-- Start Records supplied --
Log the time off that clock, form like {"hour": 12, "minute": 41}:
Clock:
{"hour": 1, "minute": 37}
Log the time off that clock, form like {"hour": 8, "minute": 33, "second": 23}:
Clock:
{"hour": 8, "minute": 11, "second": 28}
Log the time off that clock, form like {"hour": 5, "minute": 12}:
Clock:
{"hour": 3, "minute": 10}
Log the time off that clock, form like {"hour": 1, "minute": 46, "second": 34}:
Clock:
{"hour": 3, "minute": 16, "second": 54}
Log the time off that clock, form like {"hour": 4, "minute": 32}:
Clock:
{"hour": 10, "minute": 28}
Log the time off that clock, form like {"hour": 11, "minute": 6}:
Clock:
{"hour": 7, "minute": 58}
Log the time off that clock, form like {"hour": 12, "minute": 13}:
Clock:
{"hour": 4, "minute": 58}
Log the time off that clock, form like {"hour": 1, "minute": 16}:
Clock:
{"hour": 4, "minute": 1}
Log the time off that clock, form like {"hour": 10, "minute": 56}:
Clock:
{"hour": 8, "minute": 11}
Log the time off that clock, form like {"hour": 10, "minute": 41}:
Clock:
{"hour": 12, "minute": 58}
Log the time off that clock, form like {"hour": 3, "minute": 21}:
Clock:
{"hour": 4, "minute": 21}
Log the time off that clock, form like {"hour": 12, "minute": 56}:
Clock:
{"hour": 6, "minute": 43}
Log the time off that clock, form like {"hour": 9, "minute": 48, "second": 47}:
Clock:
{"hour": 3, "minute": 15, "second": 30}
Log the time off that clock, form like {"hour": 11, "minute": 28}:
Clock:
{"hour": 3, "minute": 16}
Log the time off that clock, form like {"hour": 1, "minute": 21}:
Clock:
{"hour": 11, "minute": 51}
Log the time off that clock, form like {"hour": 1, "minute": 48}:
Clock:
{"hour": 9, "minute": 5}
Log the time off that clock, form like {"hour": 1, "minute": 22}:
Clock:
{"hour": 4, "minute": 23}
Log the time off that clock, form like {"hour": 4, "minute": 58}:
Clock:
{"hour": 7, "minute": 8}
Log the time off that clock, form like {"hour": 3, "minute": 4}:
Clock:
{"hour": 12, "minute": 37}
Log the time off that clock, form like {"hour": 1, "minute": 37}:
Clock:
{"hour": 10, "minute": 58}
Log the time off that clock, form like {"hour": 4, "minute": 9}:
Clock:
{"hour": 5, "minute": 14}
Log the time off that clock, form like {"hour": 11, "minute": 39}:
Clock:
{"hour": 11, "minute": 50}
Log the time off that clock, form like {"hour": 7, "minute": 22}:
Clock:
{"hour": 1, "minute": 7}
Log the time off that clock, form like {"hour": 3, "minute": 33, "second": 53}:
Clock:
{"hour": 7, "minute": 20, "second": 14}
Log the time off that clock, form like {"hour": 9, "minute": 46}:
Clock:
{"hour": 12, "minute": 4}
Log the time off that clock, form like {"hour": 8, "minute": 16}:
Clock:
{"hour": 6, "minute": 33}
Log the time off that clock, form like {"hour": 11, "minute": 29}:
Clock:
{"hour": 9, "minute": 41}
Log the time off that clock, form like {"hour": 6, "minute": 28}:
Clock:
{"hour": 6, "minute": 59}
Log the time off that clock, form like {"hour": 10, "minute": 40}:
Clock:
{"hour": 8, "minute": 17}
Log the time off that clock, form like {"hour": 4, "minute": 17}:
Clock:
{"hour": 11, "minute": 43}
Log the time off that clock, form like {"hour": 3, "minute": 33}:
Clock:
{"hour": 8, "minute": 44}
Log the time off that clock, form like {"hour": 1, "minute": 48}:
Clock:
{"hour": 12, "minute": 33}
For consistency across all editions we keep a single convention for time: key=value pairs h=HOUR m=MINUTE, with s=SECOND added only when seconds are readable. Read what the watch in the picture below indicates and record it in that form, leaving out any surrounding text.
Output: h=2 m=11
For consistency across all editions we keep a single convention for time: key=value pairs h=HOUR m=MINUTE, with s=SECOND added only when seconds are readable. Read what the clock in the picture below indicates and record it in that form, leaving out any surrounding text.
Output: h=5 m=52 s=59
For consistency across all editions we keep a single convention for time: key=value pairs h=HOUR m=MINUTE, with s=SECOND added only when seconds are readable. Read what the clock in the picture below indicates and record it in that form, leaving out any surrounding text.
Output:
-- End Records supplied --
Task goal:
Arrange every one of the records above as a numbered list, skipping any blank lines.

Response:
1. Log the time off that clock, form like {"hour": 12, "minute": 41}:
2. Clock:
3. {"hour": 1, "minute": 37}
4. Log the time off that clock, form like {"hour": 8, "minute": 33, "second": 23}:
5. Clock:
6. {"hour": 8, "minute": 11, "second": 28}
7. Log the time off that clock, form like {"hour": 5, "minute": 12}:
8. Clock:
9. {"hour": 3, "minute": 10}
10. Log the time off that clock, form like {"hour": 1, "minute": 46, "second": 34}:
11. Clock:
12. {"hour": 3, "minute": 16, "second": 54}
13. Log the time off that clock, form like {"hour": 4, "minute": 32}:
14. Clock:
15. {"hour": 10, "minute": 28}
16. Log the time off that clock, form like {"hour": 11, "minute": 6}:
17. Clock:
18. {"hour": 7, "minute": 58}
19. Log the time off that clock, form like {"hour": 12, "minute": 13}:
20. Clock:
21. {"hour": 4, "minute": 58}
22. Log the time off that clock, form like {"hour": 1, "minute": 16}:
23. Clock:
24. {"hour": 4, "minute": 1}
25. Log the time off that clock, form like {"hour": 10, "minute": 56}:
26. Clock:
27. {"hour": 8, "minute": 11}
28. Log the time off that clock, form like {"hour": 10, "minute": 41}:
29. Clock:
30. {"hour": 12, "minute": 58}
31. Log the time off that clock, form like {"hour": 3, "minute": 21}:
32. Clock:
33. {"hour": 4, "minute": 21}
34. Log the time off that clock, form like {"hour": 12, "minute": 56}:
35. Clock:
36. {"hour": 6, "minute": 43}
37. Log the time off that clock, form like {"hour": 9, "minute": 48, "second": 47}:
38. Clock:
39. {"hour": 3, "minute": 15, "second": 30}
40. Log the time off that clock, form like {"hour": 11, "minute": 28}:
41. Clock:
42. {"hour": 3, "minute": 16}
43. Log the time off that clock, form like {"hour": 1, "minute": 21}:
44. Clock:
45. {"hour": 11, "minute": 51}
46. Log the time off that clock, form like {"hour": 1, "minute": 48}:
47. Clock:
48. {"hour": 9, "minute": 5}
49. Log the time off that clock, form like {"hour": 1, "minute": 22}:
50. Clock:
51. {"hour": 4, "minute": 23}
52. Log the time off that clock, form like {"hour": 4, "minute": 58}:
53. Clock:
54. {"hour": 7, "minute": 8}
55. Log the time off that clock, form like {"hour": 3, "minute": 4}:
56. Clock:
57. {"hour": 12, "minute": 37}
58. Log the time off that clock, form like {"hour": 1, "minute": 37}:
59. Clock:
60. {"hour": 10, "minute": 58}
61. Log the time off that clock, form like {"hour": 4, "minute": 9}:
62. Clock:
63. {"hour": 5, "minute": 14}
64. Log the time off that clock, form like {"hour": 11, "minute": 39}:
65. Clock:
66. {"hour": 11, "minute": 50}
67. Log the time off that clock, form like {"hour": 7, "minute": 22}:
68. Clock:
69. {"hour": 1, "minute": 7}
70. Log the time off that clock, form like {"hour": 3, "minute": 33, "second": 53}:
71. Clock:
72. {"hour": 7, "minute": 20, "second": 14}
73. Log the time off that clock, form like {"hour": 9, "minute": 46}:
74. Clock:
75. {"hour": 12, "minute": 4}
76. Log the time off that clock, form like {"hour": 8, "minute": 16}:
77. Clock:
78. {"hour": 6, "minute": 33}
79. Log the time off that clock, form like {"hour": 11, "minute": 29}:
80. Clock:
81. {"hour": 9, "minute": 41}
82. Log the time off that clock, form like {"hour": 6, "minute": 28}:
83. Clock:
84. {"hour": 6, "minute": 59}
85. Log the time off that clock, form like {"hour": 10, "minute": 40}:
86. Clock:
87. {"hour": 8, "minute": 17}
88. Log the time off that clock, form like {"hour": 4, "minute": 17}:
89. Clock:
90. {"hour": 11, "minute": 43}
91. Log the time off that clock, form like {"hour": 3, "minute": 33}:
92. Clock:
93. {"hour": 8, "minute": 44}
94. Log the time off that clock, form like {"hour": 1, "minute": 48}:
95. Clock:
96. {"hour": 12, "minute": 33}
97. For consistency across all editions we keep a single convention for time: key=value pairs h=HOUR m=MINUTE, with s=SECOND added only when seconds are readable. Read what the watch in the picture below indicates and record it in that form, leaving out any surrounding text.
98. Output: h=2 m=11
99. For consistency across all editions we keep a single convention for time: key=value pairs h=HOUR m=MINUTE, with s=SECOND added only when seconds are readable. Read what the clock in the picture below indicates and record it in that form, leaving out any surrounding text.
100. Output: h=5 m=52 s=59
101. For consistency across all editions we keep a single convention for time: key=value pairs h=HOUR m=MINUTE, with s=SECOND added only when seconds are readable. Read what the clock in the picture below indicates and record it in that form, leaving out any surrounding text.
102. Output:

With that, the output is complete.